Using a complicated Ministry of Natural Resources formula, he calculated the fish's weight, then confirmed it on a scale.
"There is a formula, but it's not scientifically proven," said Mr. Cousins. "It's a lot closer for muskie or pike. The bass he caught had a 24-inch girth. The record I have is only an 18-inch girth. His bass is actually shorter but a lot bigger in girth." The problem with Mr. Grail's reconstituted bass is that it raises the question of identity, said Mr. Cousins.

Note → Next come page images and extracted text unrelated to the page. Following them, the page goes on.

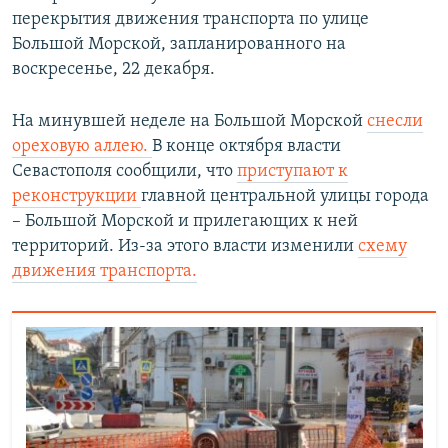
перекрытия движения транспорта по улице
Большой Морской, запланированного на
воскресенье, 22 декабря.
На минувшей неделе на Большой Морской
снесли
ореховую аллею.
В конце октября власти
Севастополя сообщили, что
приступают к
реконструкции
главной центральной улицы города
– Большой Морской и прилегающих к ней
территорий. Из-за этого власти изменили
схему
движения транспорта.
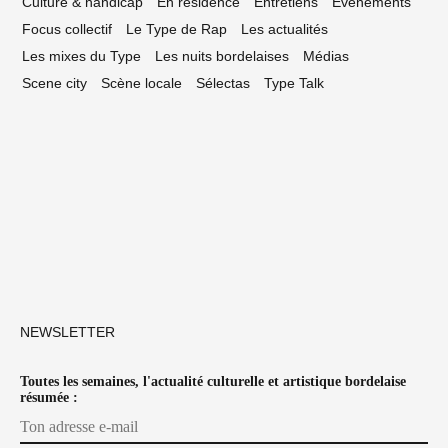
Culture & handicap
En résidence
Entretiens
Événements
Focus collectif
Le Type de Rap
Les actualités
Les mixes du Type
Les nuits bordelaises
Médias
Scene city
Scène locale
Sélectas
Type Talk
NEWSLETTER
Toutes les semaines, l'actualité culturelle et artistique bordelaise
résumée :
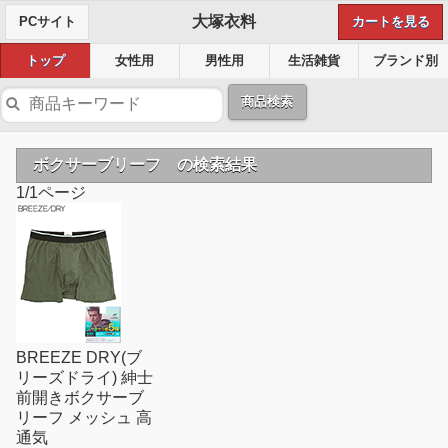
大塚衣料
PCサイト
カートを見る
トップ
女性用
男性用
生活雑貨
ブランド別
商品検索
ボクサーブリーフ の検索結果
1/1ページ
BREEZE DRY(ブ
リーズドライ) 紳士
前開きボクサーブ
リーフ メッシュ 高
通気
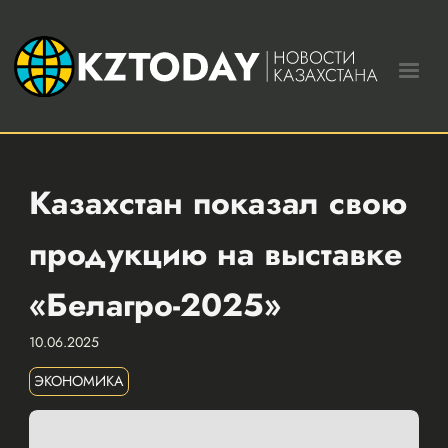
Казахстан показал свою
продукцию на выставке
«Белагро-2025»
10.06.2025
ЭКОНОМИКА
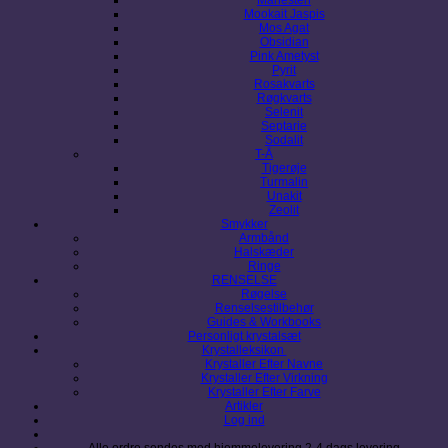
Mookait Jaspis
Mos Agat
Obsidian
Pink Ametyst
Pyrit
Rosakvarts
Røgkvarts
Selenit
Septarie
Sodalit
T-Å
Tigerøje
Turmalin
Unakit
Zeolit
Smykker
Armbånd
Halskæder
Ringe
RENSELSE
Røgelse
Renselsestilbehør
Guides & Workbooks
Personligt krystalsæt
Krystalleksikon
Krystaller Efter Navne
Krystaller Efter Virkning
Krystaller Efter Farve
Artikler
Log ind
Alle ordre sendes med hjemmelevering 2-4 dags levering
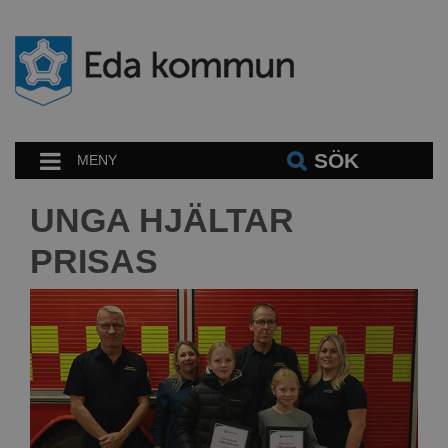
SÖK
MENY
UNGA HJÄLTAR
PRISAS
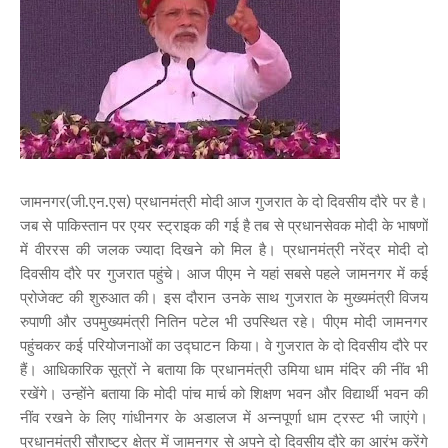
जामनगर(जी.एन.एस) प्रधानमंत्री मोदी आज गुजरात के दो दिवसीय दौरे पर है।
जब से पाकिस्तान पर एयर स्ट्राइक की गई है तब से प्रधानसेवक मोदी के भाषणों
में वीररस की जलक ज्यादा दिखने को मिल है। प्रधानमंत्री नरेंद्र मोदी दो
दिवसीय दौरे पर गुजरात पहुंचे। आज पीएम ने यहां सबसे पहले जामनगर में कई
प्रोजेक्ट की शुरुआत की। इस दौरान उनके साथ गुजरात के मुख्यमंत्री विजय
रुपाणी और उपमुख्यमंत्री नितिन पटेल भी उपस्थित रहे। पीएम मोदी जामनगर
पहुंचकर कई परियोजनाओं का उद्घाटन किया। वे गुजरात के दो दिवसीय दौरे पर
हैं। आधिकारिक सूत्रों ने बताया कि प्रधानमंत्री उमिया धाम मंदिर की नींव भी
रखेंगे। उन्होंने बताया कि मोदी पांच मार्च को शिक्षण भवन और विद्यार्थी भवन की
नींव रखने के लिए गांधीनगर के अडालज में अन्नपूर्णा धाम ट्रस्ट भी जाएंगे।
प्रधानमंत्री सौराष्ट्र क्षेत्र में जामनगर से अपने दो दिवसीय दौरे का आरंभ करेंगे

"I don't doubt him at all, but what's to say they are the pieces from that same fish? We have to be very careful when it comes to records." An OFAH fish biologist will decide whether Mr. Grail's fish counts or not, said Mr. Cousins. "It's not my call, but the fish biologist told me he didn't think it could be certified." Whether it's a record or not will not change Mr Grail's plans for the fish.
"I'm going to eat it," he said.
© The Ottawa Citizen 2007
Just can't beleive this!!!
Can't beleive this
Sorry missed the first posting of this,upon closer look at the pictures it sure doesn't look that big at all maiby 4 or 5lbs look at the size of his hands and the fishes head.